MS-SENet: Enhancing Speech Emotion Recognition Through Multi-Scale Feature Fusion with Squeeze-and-Excitation Blocks

Mengbo Li, Yuanzhong Zheng, Dichucheng Li, Yulun Wu, Yaoxuan Wang, Haojun Fei

Published: 01 Jan 2024, Last Modified: 01 Nov 2024ICASSP 2024EveryoneRevisionsBibTeXCC BY-SA 4.0

Abstract: Speech Emotion Recognition (SER) has become a growing focus of research in human-computer interaction. Spatiotemporal features play a crucial role in SER, yet current research lacks comprehensive spatiotemporal feature learning. This paper focuses on addressing this gap by proposing a novel approach. In this paper, we employ Convolutional Neural Network (CNN) with varying kernel sizes for spatial and temporal feature extraction. Additionally, we introduce Squeeze-and-Excitation (SE) modules to capture and fuse multi-scale features, facilitating effective information fusion for improved emotion recognition and a deeper understanding of the temporal evolution of speech emotion.

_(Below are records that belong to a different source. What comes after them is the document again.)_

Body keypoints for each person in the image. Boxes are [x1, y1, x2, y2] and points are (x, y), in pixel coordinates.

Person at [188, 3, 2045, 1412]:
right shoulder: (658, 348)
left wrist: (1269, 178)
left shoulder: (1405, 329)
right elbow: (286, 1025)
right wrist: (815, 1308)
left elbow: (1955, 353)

Moreover, we employ skip-connections and Spatial Dropout (SD) layers to prevent overfitting and increase the model’s depth. Our method outperforms the previous state-of-the-art method, achieving an average UAR and WAR improvement of 1.62% and 1.32%, respectively, across six benchmark SER datasets. Further experiments demonstrated that our method can fully extract spatiotemporal features in low-resource conditions.